▸ **WHAT THE TASK REQUIRES**:
Each record needs to be transcribed word for word, though without its pictures.

(Stored dataset items)

______

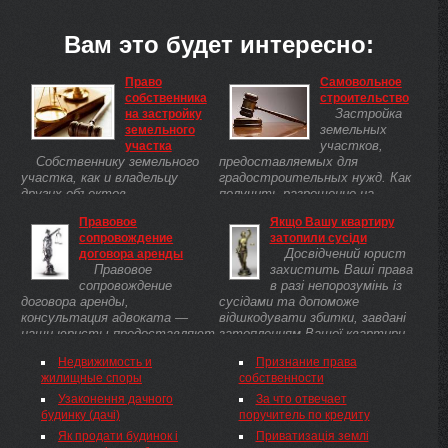
Вам это будет интересно:
Право
Самовольное
собственника
строительство
Застройка
на застройку
земельных
земельного
участков,
участка
Собственнику земельного
предоставляемых для
участка, как и владельцу
градостроительных нужд. Как
других объектов,
получить разрешение на
принадлежащих полномочия
строительство, как
Правовое
Якщо Вашу квартиру
владения, пользования и
построить дом на земле ОСГ
сопровождение
затопили сусіди
распоряжения принадлежащим
или в заповеднике?
Досвідчений юрист
договора аренды
ему земельным участком.
Правовое
захистить Ваші права
сопровождение
в разі непорозумінь із
договора аренды,
сусідами та допоможе
консультация адвоката —
відшкодувати збитки, завдані
наши юристы предоставляют
затопленням Вашої квартири
самые разные услуги
сусідами.
Недвижимость и
Признание права
жилищные споры
собственности
Узаконення дачного
За что отвечает
будинку (дачі)
поручитель по кредиту
Як продати будинок і
Приватизація землі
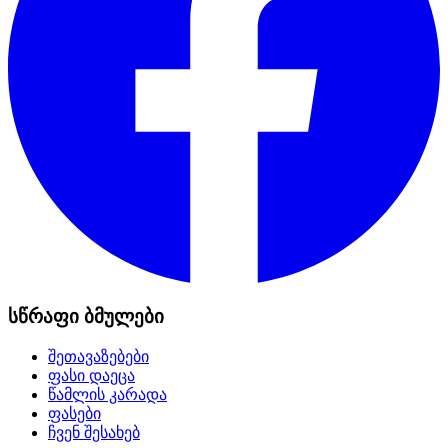
სწრაფი ბმულები
შეთავაზებები
ფასი დაეცა
წამლის კარადა
ფასები
ჩვენ შესახებ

______

▸ **TASK SOLUTION**:
Вам это будет интересно:
Право
Самовольное
собственника
строительство
Застройка
на застройку
земельных
земельного
участков,
участка
Собственнику земельного
предоставляемых для
участка, как и владельцу
градостроительных нужд. Как
других объектов,
получить разрешение на
принадлежащих полномочия
строительство, как
Правовое
Якщо Вашу квартиру
владения, пользования и
построить дом на земле ОСГ
сопровождение
затопили сусіди
распоряжения принадлежащим
или в заповеднике?
Досвідчений юрист
договора аренды
ему земельным участком.
Правовое
захистить Ваші права
сопровождение
в разі непорозумінь із
договора аренды,
сусідами та допоможе
консультация адвоката —
відшкодувати збитки, завдані
наши юристы предоставляют
затопленням Вашої квартири
самые разные услуги
сусідами.
Недвижимость и
Признание права
жилищные споры
собственности
Узаконення дачного
За что отвечает
будинку (дачі)
поручитель по кредиту
Як продати будинок і
Приватизація землі
სწრაფი ბმულები
შეთავაზებები
ფასი დაეცა
წამლის კარადა
ფასები
ჩვენ შესახებ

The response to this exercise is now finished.